A society with a corrupt government persuading its citizens to target a smaller group of citizens for being different and perceived as a threat to the public at large. Realistically, we don’t have to imagine this as dystopian fiction, but I’ll not drag us down that avenue. Dainel Sweren-Becker’s The Ones depicts just such a society and those who are fighting against the corruption.

Cody has believed that she’s a One all of her life. A child who was genetically engineered to have certain advantages based on a lottery. As the nation passes the Equality Act in an effort to help level the playing field for ordinary citizens who feel unfairly discriminated against, Cody and her boyfriend James learn that she’s not actually a One, shattering both their perceptions of who she is. Despite this new truth, Cody still feels compelled to fight for the Ones to have their equal rights that the Act is actively working to take away.

I’m typically a fan of dystopian fiction, but as the genre has reached a saturation point this story didn’t quite take its concept into a place that is all that new, which I found a tad disappointing–particularly as it sets up a needless “love triangle” (for lack of a better term for it) to be dragged out throughout the rest of the story arc.
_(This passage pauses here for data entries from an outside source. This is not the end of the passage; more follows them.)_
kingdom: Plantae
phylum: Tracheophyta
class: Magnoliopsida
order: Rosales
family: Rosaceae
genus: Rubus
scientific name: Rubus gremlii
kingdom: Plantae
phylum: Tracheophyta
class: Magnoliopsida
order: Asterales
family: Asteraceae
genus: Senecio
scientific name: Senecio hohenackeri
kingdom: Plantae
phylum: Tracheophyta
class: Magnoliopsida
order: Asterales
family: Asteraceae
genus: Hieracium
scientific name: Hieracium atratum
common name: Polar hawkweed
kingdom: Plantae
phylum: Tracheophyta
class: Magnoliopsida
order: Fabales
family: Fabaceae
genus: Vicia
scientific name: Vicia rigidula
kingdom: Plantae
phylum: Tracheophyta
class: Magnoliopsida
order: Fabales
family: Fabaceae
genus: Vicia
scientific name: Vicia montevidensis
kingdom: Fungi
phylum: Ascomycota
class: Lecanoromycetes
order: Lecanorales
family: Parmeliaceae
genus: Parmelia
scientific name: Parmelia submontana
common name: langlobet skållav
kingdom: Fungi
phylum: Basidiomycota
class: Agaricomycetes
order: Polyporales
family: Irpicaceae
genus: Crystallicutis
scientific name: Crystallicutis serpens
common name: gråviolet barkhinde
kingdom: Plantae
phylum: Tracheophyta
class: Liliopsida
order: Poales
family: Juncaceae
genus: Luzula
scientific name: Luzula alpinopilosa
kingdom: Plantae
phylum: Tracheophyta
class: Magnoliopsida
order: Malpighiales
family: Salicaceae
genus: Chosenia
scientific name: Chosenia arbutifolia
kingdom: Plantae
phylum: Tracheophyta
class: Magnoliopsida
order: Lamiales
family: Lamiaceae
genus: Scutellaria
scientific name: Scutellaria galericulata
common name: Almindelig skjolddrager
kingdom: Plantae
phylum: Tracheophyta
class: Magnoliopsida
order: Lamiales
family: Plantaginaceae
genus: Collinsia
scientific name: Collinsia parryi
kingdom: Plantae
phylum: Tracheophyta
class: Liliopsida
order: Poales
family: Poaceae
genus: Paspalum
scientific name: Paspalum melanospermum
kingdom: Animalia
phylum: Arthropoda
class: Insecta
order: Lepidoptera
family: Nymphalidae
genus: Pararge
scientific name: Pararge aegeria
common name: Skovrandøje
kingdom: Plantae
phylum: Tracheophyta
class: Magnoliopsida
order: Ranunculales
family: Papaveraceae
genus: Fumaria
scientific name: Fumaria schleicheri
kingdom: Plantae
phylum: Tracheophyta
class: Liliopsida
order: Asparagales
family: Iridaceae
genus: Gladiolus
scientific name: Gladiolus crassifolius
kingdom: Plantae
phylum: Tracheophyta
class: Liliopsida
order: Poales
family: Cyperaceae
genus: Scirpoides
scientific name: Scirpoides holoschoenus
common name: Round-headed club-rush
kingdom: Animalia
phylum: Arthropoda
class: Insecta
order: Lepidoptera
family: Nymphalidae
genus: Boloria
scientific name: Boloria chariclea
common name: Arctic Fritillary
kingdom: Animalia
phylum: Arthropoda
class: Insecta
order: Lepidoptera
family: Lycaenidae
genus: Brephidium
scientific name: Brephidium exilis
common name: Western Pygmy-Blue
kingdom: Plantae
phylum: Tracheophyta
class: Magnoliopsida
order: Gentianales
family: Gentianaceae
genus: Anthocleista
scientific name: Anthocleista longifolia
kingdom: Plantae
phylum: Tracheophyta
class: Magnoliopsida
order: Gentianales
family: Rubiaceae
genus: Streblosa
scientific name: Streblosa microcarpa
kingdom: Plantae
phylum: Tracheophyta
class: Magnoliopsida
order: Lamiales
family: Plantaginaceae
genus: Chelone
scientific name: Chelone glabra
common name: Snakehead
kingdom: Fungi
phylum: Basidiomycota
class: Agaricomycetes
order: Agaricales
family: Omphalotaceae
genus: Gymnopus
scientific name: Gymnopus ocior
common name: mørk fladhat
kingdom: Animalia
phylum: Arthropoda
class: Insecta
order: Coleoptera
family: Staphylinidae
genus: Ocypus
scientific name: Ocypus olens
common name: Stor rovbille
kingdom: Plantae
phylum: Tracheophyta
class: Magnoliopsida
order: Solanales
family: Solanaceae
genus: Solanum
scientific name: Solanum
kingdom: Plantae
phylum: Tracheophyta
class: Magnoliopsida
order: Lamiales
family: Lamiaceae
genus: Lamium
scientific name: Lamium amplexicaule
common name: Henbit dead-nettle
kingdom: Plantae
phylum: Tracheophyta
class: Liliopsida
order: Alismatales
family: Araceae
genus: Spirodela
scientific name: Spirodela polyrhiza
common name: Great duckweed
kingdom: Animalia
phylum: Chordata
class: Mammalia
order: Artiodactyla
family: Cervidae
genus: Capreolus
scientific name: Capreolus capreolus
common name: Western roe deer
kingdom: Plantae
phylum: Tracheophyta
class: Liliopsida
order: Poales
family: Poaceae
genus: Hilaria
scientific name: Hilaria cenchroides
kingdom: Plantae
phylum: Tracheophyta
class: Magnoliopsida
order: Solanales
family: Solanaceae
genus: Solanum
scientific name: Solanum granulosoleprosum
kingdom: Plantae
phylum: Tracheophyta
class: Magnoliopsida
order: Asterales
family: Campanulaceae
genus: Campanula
The story moves quickly, was enjoyable to read, and it sets itself up to have subsequent installments to more thoroughly explore this concept. There are plenty of parallels that can be drawn to various points in our history, both recent past and (very sadly) current,  and how groups of people have been atrociously treated, making the narrative resonate easily with many different types of readers.

Overall, I’d give it a 3.5 out of 5 stars.